Paraguay is tightening its financial controls over Bitcoin (BTC) and cryptocurrencies through its National Department of Taxation and Revenue (DNIT) amid a transformation of its financial markets. The South American country is formalizing a new monitoring framework for activities with digital assets by issuing General Resolution No. 47/26 on March 11, 2026.
The document reveals that the authorities have imposed an obligation on platforms and administrators to report in detail each transaction made by users. countermeasure Aims to integrate Bitcoin and other digital assets into national collection infrastructure.
The resolution requires the submission of an affidavit containing exhaustive technical data, including the address of the wallet, the network used, and even hashes of each operation.
Although the administration has defended the measure as necessary to reduce opacity and monitor the expansion of economic activity, the sensitive data requirements have sparked initial debates about the scope of state surveillance and the right to economic privacy in a decentralized environment.
However, this measure is part of complying with the recommendations of the Financial Action Task Force (FATF), and starting in 2019, countries will Regulating crypto assets as part of the fight against money laundering and terrorist financing.
In its February 2025 and 2026 updates reported by CriptoNoticias, the FATF highlights the need for increased transparency in digital asset transactions, including detailed reporting and risk mitigation at service providers and non-custodial wallets. As a member of GAFILAT, Paraguay is therefore moving forward along these lines to strengthen its anti-money laundering systems and avoid increased international scrutiny.
This cross-sectional audit takes place during the country’s legal transition period under the influence of Law No. 7572/2025 on securities and product markets. It is important to distinguish that while the Securities and Supervisory Board (SIV) specifically supervises tokenized assets representing trust and property rights, the new DNIT regulations will implement tax oversight that covers all operations involving the use of decentralized cryptocurrencies as a medium of exchange.
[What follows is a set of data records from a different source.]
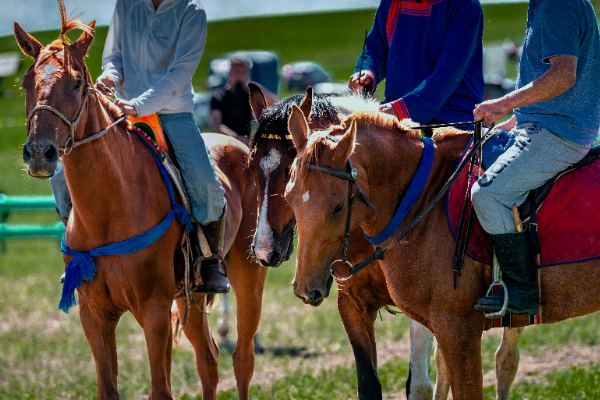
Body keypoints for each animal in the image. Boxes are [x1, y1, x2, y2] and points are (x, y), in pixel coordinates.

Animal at [246, 86, 524, 398]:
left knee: (505, 360)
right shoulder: (352, 304)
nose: (265, 250)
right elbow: (369, 382)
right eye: (251, 167)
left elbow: (420, 384)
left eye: (288, 168)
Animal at [286, 107, 600, 400]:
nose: (305, 287)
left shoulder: (458, 329)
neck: (421, 198)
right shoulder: (364, 308)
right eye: (289, 198)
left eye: (338, 207)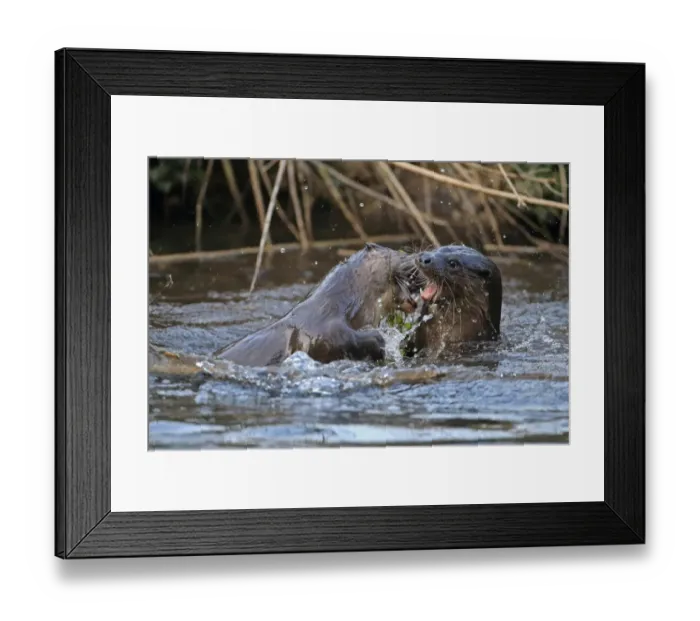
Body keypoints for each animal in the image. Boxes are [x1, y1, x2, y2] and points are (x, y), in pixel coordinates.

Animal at [214, 243, 416, 367]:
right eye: (403, 254)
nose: (420, 258)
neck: (333, 304)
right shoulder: (322, 330)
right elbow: (341, 338)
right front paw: (379, 342)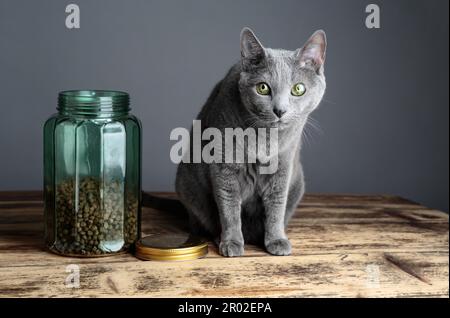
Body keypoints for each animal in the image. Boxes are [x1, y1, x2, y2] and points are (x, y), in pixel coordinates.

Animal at [146, 26, 326, 256]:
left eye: (298, 89)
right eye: (263, 88)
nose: (280, 110)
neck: (264, 138)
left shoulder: (283, 167)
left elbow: (276, 207)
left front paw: (276, 240)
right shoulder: (223, 167)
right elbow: (229, 208)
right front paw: (231, 242)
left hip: (298, 183)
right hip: (189, 186)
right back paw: (219, 236)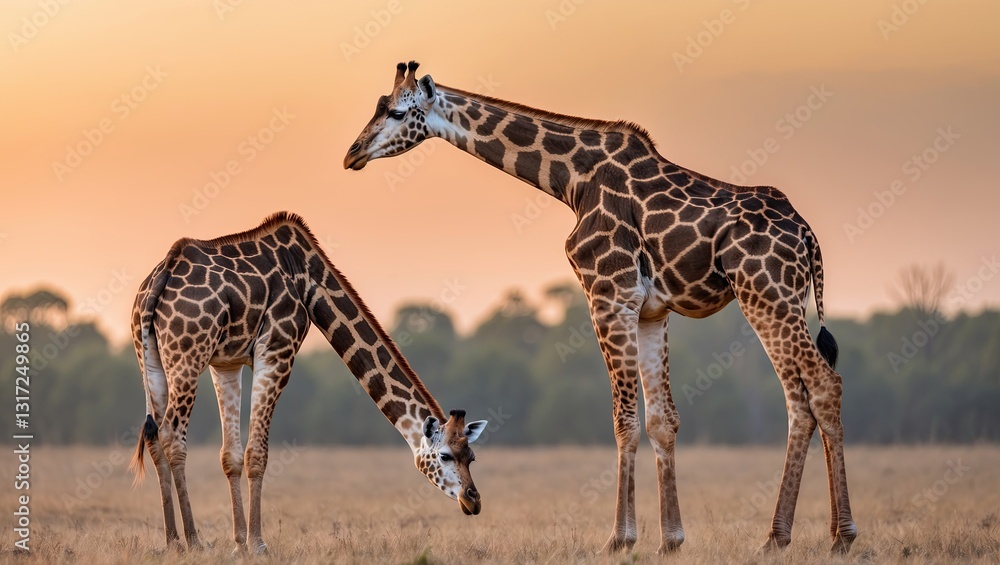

Crypto-assets ambitions and administrative burdens in Paraguay
Paraguay’s government aims to professionalize its capital markets, and capital market participation as a percentage of national GDP has jumped from 1% to 15% over the past decade. Securities Commissioner Rodrigo Ruiz said in November 2025 that “the first generation of enabling regulations will be completed in 2026, and innovations such as private funds and tokenization will advance.”
However, the comments inside are Bitcoin community raises questions The effectiveness of the legal framework will depend on whether bureaucratic burdens and fiscal oversight do not impede the adoption of the technologies that the standard seeks to promote.
Meanwhile, the Paraguayan government is also preparing to mine 30,000 confiscated machines for Bitcoin, with a particular focus on real asset tokenization (RWA) in the agricultural and real estate sectors. The company’s stated goal is to attract foreign investment and reduce intermediary costs through the use of smart contracts, which will now be subject to mandatory audits.
In order to strengthen the institutional transparency of this process, it is planned this year to complete the functional independence of the Paraguayan Stock Exchange (Cavapi) and separate the custody of assets from the trading functions of the stock market.
With this series of measures, Paraguay seeks to balance its ambition to become a competitive regional node with the need to establish tight fiscal controls. The success of this model lies in its ability to provide legal security to institutional investors without shifting the operations of individual users to channels that are not supervised by the state.